Differential role of angiotensin II receptor subtypes on endothelial superoxide formation

1 The physiological role of the angiotensin II AT2 receptor subtype is not fully characterized. We studied whether AT2 receptor could antagonize AT1 mediated superoxide formation in endothelial cells. 2 In quiescent human umbilical vein endothelial cells (HUVEC) superoxide formation was measured after long-term incubation (6 h) with angiotensin II in the presence or absence of its receptor blocker candesartan (AT1) or PD123319 (AT2) using the cytochrome c assay.
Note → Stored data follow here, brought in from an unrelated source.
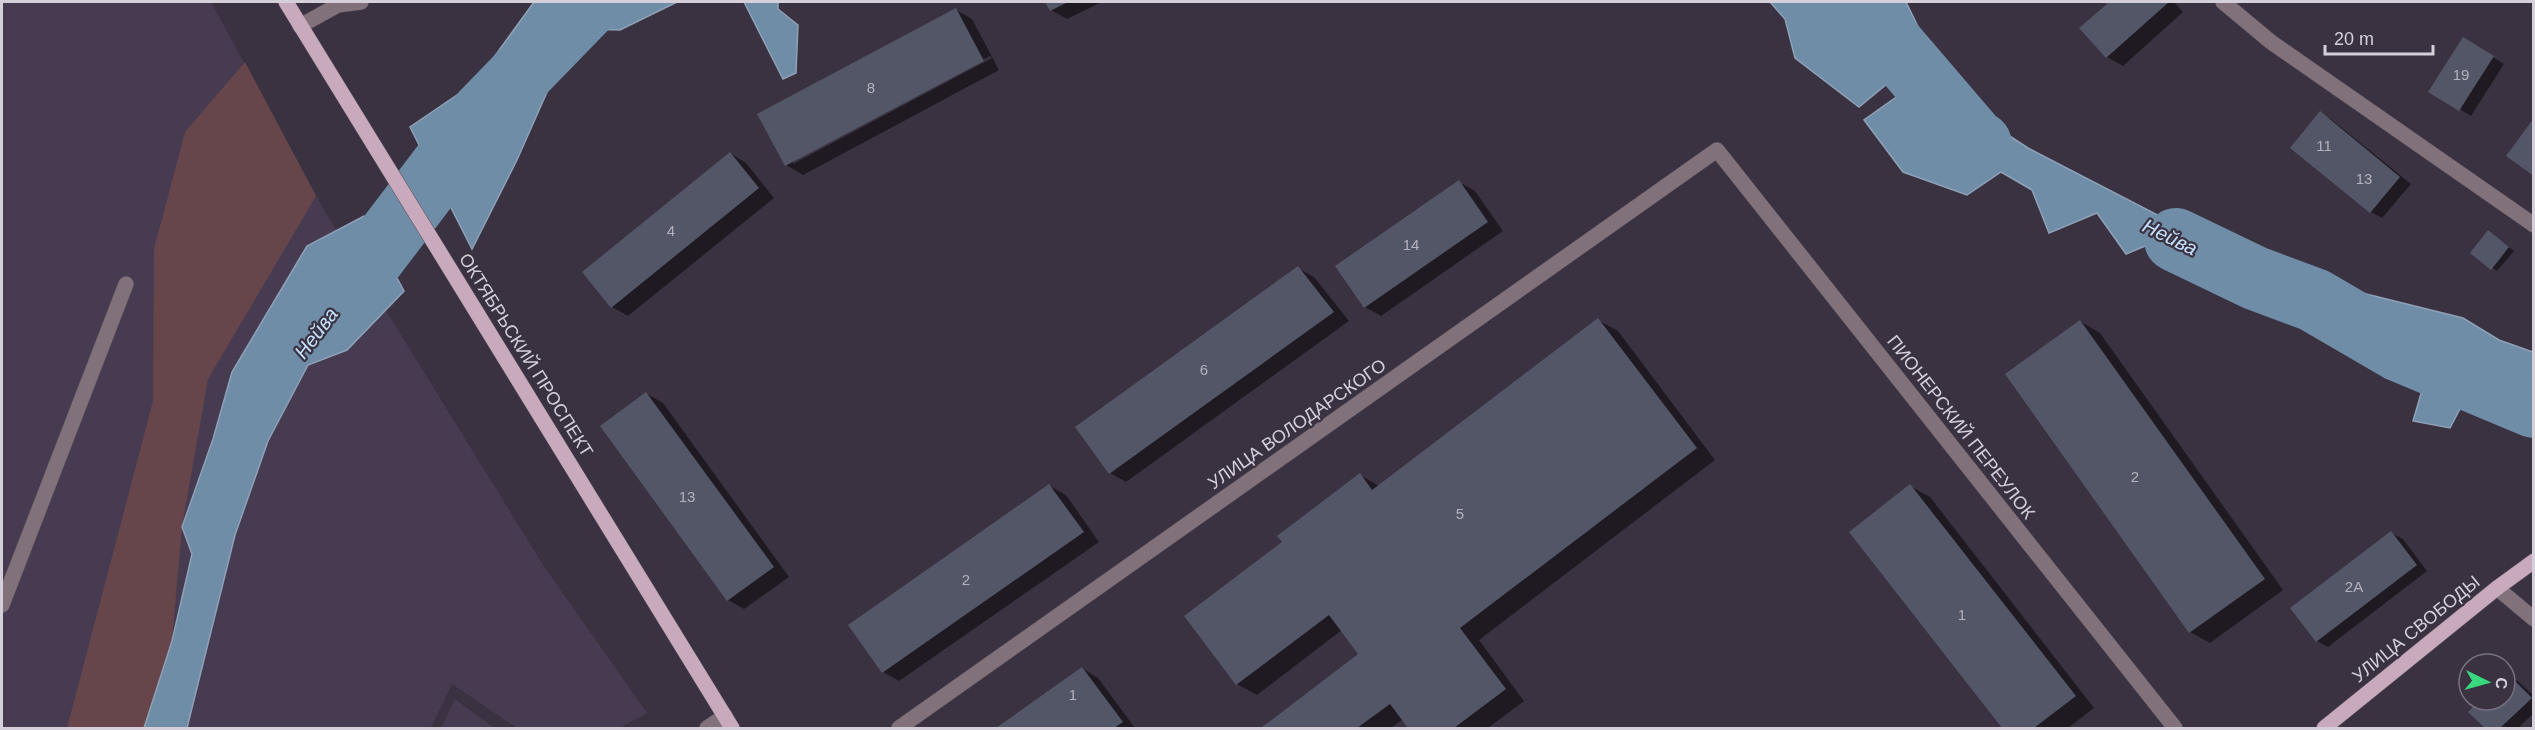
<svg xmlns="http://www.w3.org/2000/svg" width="2535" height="730" font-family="Arial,sans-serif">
<rect width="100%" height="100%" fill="#3a3241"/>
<g fill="#463b50">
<path d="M2 2H211L327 215 543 565 647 713 620 728H517L452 684 431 728H2Z"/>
<path d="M455 699 494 728H441Z"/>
</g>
<path fill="#66464a" d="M245 62 316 196 208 379 182 527 172 641 144 728H67L153 401 154 249 185 132Z"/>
<g fill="#708da8" stroke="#8ea1b7" stroke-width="1.5">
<path d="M534 2H677L620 30 585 29 553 52 551 83 517 160 472 249 410 127 476 82Z"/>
<path d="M744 2H778V9L798 25 796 73 783 79Z"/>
<path d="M1770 2H1906L1929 49 1859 107 1795 58 1785 19Z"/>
<path d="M1922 79 2028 148 2262 269 2255 278 2232 295 2189 277 2181 248 2150 244 2126 254 2097 213 2049 233 2032 190 2001 172 1967 195 1903 172 1864 120Z"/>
<path d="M364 216 404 291 347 350 308 365 268 441 235 535 187 728H144L172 641 192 554 182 527 213 439 232 372 307 246Z"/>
<path d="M2334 286 2463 318 2499 340 2533 352V416L2472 386 2450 428 2413 421 2430 363 2372 336 2359 345 2314 300Z"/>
</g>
<g fill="#0007" fill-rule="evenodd">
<path d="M1047 2H1102L1067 19 1051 10Z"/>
<path d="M2107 2H2174L2183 12 2123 66 2107 57 2109 4Z"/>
<path d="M956 10 972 19 999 70 803 175 786 165 759 115ZM990 56 992 58 793 164V161Z"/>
<path d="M2475 46 2504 64 2471 116 2430 91Z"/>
<path d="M2320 113 2332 120 2411 184 2382 218 2371 212 2293 148Z"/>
<path d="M730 153 746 163 774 198 628 316 612 307Z"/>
<path d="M1459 182 1475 191 1503 231 1381 316 1365 307Z"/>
<path d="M2489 232 2514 251 2497 271 2492 268Z"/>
<path d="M1298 268 1314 277 1349 321 1126 482 1110 473Z"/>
<path d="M1598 320 1618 331 1715 460 1479 640 1524 701 1488 728H1410L1403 719 1391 728H1264L1360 655 1342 630 1257 695 1237 684 1284 542 1360 475 1379 486Z"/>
<path d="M2080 321 2100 333 2283 590 2210 643 2190 632Z"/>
<path d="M647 394 663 403 789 577 744 609 728 600Z"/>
<path d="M1050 486 1066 495 1099 542 899 681 883 672Z"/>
<path d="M1910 486 1930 497 2094 708 2068 728H2004L1851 532Z"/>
<path d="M2391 533 2403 539 2427 571 2328 647 2317 641Z"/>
<path d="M1082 668 1098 678 1135 728H999Z"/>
<path d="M2508 675 2519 682 2534 696V713L2518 728H2487L2470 712 2482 700H2505V678Z"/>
</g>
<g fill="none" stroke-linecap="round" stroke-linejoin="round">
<g stroke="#708da8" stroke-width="64">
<path d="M1856 2 1975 141 1980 144"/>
<path d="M2176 240 2255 278 2314 300 2400 350 2534 406"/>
<path d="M327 318 482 114 591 2"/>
</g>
</g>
<g fill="#535667">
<path d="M1045 2H1068L1050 11Z"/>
<path d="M2105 2H2169L2106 58 2079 28 2107 4Z"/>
<path d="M956 8 984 61 785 166 757 114Z"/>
<path d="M2463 37 2494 56 2459 111 2428 92Z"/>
<path d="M2320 111 2400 177 2370 213 2290 148Z"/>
<path d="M2534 118V176L2506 156Z"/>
<path d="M730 152 759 188 611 308 582 272Z"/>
<path d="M1459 180 1488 222 1364 308 1335 266Z"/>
<path d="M2488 230 2509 247 2491 270 2470 253Z"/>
<path d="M1298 266 1334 312 1109 474 1075 427Z"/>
<path d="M1598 318 1697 448 1460 628 1506 689 1454 728H1408L1390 704 1357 728H1261L1358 654 1329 615 1236 685 1184 616 1282 542 1277 536 1360 473 1372 490Z"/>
<path d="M2080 320 2265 579 2189 633 2005 374Z"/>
<path d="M646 392 774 567 727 601 600 426Z"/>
<path d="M1049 484 1084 532 882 673 848 625Z"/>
<path d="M1910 484 2076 696 2034 728H2002L1849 532Z"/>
<path d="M2391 531 2417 565 2316 642 2290 608Z"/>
<path d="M1082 667 1123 722 1114 728H996Z"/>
<path d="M2507 673 2532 698 2500 728H2485L2468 712 2480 700H2505V676Z"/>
</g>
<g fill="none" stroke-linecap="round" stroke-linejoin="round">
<defs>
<g id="minor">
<path d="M2223 2 2271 42 2534 225"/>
<path d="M300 26 338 5 361 2"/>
<path d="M2497 588 2534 619"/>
<path d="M2 605 126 284"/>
<path d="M707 728 725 716"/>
<path d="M899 728 1717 150 2175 728"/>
</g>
<g id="major">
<path d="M286 2 732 728"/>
<path d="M2324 728 2497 588 2534 561"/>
</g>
</defs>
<use href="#minor" stroke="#564e5c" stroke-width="16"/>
<use href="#major" stroke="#564e5c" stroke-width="16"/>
<use href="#minor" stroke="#80717a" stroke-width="15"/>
<use href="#major" stroke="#c9aabd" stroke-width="15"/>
</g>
<g text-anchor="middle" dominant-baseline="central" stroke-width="4.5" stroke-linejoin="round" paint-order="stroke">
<g font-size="15" fill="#b4b1bc">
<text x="2461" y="74">19</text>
<text x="871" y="87">8</text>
<text x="2324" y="145">11</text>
<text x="2364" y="178">13</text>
<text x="671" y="230">4</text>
<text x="1411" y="244">14</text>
<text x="1204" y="369">6</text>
<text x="2135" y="476">2</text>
<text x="687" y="496">13</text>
<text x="1460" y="513">5</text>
<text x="966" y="579">2</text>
<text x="2354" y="586">2А</text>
<text x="1962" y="614">1</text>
<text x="1073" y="694">1</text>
</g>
<g font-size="18" fill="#d4cfd9" stroke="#3a3241">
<text transform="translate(526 355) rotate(58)">ОКТЯБРЬСКИЙ ПРОСПЕКТ</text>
<text transform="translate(1297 424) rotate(-35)">УЛИЦА ВОЛОДАРСКОГО</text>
<text transform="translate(1961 427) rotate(52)">ПИОНЕРСКИЙ ПЕРЕУЛОК</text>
<text transform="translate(2416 629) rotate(-39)">УЛИЦА СВОБОДЫ</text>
</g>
<g font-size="20" font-style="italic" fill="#c3e1fd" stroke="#3a3241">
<text transform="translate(2170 237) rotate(26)">Нейва</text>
<text transform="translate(316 333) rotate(-53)">Нейва</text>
</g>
</g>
<rect width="2535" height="730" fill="none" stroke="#d4cfd9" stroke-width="6"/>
<g transform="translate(2487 682) rotate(95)"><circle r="28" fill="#3a3241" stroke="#78717e" stroke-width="1.5"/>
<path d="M0-4.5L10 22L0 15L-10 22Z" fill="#39d87f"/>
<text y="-9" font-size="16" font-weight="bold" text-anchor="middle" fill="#d4cfd9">С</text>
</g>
<path d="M2325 45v9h108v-9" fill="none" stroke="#d4cfd9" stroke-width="3"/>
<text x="2334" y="45" font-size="18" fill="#d4cfd9" stroke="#3a3241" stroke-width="4.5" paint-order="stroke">20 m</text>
</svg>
In separate experiments, the effects of AT2 mediated effects on activities of cellular phosphates including the are homology 2 domain containing phosphatases (SHP-1) was studied. 3 The basal superoxide formation (0.19 +/- 0.03 nmol superoxide mg protein(-1) min(-1)) in HUVEC was increased by 37.1% after exposure to angiotensin II (100 nM,) which was due to an activation of a NAD(P)H oxidase. This was abolished by candesartan (1 muM) as well as the tyrosine kinase inhibitor genistein. In contrast, blockade of AT2 receptors by PD123319 enhanced the superoxide formation by 73.7% in intact cells. Stimulation of AT2 went along with an increased activity of tyrosine phosphatases in total cell lysates (29.8%) and, in particular, a marked stimulation of src homology 2 domain containing phosphatases (SHP-1, by 293.4%). The tyrosine phosphatase inhibitor vanadate, in turn, prevented the AT2 mediated effects on superoxide formation. The expression of both angiotensin II receptor subtypes AT1 and AT2 was confirmed by RT-PCR analysis. 4 It is concluded that AT2 functionally antagonizes the ATI induced endothelial superoxide formation by a pathway involving tyrosine phosphatases.